(Instructions for the task): In the data below, which lines hold the word "Device"? Copy them.

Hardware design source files
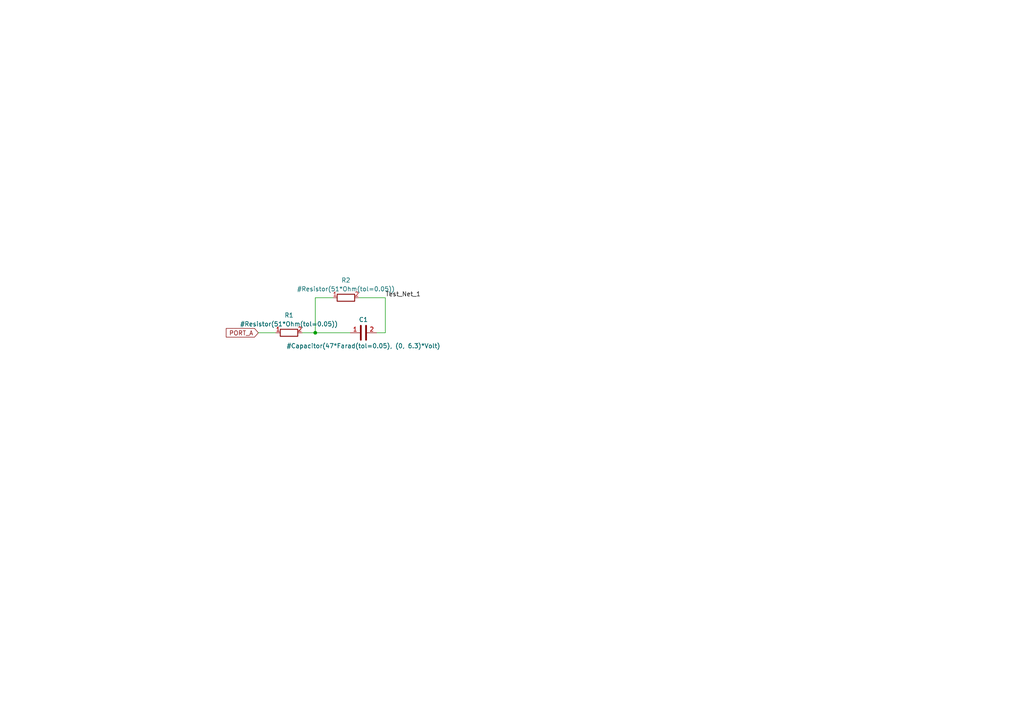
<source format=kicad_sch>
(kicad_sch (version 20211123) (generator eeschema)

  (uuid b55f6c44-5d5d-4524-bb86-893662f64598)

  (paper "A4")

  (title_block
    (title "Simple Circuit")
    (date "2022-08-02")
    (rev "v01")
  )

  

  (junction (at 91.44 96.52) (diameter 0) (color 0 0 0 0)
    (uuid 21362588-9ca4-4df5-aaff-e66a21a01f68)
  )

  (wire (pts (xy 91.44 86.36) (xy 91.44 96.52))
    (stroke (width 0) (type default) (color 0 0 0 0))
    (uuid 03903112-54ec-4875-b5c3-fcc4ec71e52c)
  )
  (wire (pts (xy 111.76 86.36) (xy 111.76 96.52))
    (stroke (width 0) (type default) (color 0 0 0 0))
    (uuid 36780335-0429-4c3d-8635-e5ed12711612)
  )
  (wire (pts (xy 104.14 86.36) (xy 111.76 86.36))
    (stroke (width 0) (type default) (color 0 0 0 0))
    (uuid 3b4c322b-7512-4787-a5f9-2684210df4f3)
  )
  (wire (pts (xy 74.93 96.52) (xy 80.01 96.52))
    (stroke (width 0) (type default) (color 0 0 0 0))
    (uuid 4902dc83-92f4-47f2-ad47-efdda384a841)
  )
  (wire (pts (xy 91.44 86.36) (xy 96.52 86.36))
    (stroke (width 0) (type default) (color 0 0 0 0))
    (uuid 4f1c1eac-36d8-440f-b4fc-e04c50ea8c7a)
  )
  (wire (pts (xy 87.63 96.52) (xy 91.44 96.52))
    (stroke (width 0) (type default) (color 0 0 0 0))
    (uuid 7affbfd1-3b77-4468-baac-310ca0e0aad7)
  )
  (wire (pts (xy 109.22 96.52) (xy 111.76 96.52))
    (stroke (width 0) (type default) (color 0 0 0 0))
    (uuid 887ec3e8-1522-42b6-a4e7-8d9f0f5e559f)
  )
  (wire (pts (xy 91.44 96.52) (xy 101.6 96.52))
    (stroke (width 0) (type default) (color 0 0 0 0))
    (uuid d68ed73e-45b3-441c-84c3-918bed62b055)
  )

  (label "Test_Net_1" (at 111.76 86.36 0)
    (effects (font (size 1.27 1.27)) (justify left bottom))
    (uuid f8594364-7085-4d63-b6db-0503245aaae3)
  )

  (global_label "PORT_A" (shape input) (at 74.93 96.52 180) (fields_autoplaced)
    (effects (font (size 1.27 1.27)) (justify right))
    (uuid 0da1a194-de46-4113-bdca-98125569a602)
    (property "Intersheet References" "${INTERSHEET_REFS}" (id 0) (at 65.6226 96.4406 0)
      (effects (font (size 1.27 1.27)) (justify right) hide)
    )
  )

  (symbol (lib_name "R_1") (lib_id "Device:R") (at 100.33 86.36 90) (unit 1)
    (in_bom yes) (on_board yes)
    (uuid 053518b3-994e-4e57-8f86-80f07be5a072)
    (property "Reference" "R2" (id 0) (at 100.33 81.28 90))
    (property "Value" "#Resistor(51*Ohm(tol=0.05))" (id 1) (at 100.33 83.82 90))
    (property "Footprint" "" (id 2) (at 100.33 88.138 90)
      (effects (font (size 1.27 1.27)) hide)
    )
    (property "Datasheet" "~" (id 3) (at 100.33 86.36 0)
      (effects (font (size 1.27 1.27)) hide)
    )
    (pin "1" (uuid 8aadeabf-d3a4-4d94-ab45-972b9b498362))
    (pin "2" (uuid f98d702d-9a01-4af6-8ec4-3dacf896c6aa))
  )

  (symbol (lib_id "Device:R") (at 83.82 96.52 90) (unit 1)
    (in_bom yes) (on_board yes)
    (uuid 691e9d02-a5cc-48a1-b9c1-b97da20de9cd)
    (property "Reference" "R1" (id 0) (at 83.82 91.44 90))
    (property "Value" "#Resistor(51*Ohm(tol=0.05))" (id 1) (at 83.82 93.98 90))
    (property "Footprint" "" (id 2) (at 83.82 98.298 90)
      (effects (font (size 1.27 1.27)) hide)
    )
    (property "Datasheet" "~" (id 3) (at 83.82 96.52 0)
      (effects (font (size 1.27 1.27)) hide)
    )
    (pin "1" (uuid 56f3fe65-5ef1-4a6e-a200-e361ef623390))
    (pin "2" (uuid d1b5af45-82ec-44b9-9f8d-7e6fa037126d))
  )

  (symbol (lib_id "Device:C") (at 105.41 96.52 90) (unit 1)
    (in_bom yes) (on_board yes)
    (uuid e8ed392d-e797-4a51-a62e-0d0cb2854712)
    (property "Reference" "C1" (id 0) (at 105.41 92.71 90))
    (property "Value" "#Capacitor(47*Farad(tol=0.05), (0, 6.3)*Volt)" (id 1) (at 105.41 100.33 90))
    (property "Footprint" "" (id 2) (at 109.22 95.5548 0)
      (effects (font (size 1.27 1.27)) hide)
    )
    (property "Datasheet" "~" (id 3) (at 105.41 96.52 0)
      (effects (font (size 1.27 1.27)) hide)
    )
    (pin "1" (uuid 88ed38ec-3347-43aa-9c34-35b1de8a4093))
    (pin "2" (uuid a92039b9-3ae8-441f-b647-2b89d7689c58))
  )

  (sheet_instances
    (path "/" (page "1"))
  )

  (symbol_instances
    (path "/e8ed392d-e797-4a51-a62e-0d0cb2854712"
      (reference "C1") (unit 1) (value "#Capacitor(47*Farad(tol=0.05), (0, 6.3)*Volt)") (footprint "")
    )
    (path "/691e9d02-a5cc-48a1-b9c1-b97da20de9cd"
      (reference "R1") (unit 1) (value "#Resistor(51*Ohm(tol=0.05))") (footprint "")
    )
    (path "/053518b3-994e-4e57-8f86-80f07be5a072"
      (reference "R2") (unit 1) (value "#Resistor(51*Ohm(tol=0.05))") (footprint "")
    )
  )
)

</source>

(Answer for this exercise):
  (symbol (lib_name "R_1") (lib_id "Device:R") (at 100.33 86.36 90) (unit 1)
  (symbol (lib_id "Device:R") (at 83.82 96.52 90) (unit 1)
  (symbol (lib_id "Device:C") (at 105.41 96.52 90) (unit 1)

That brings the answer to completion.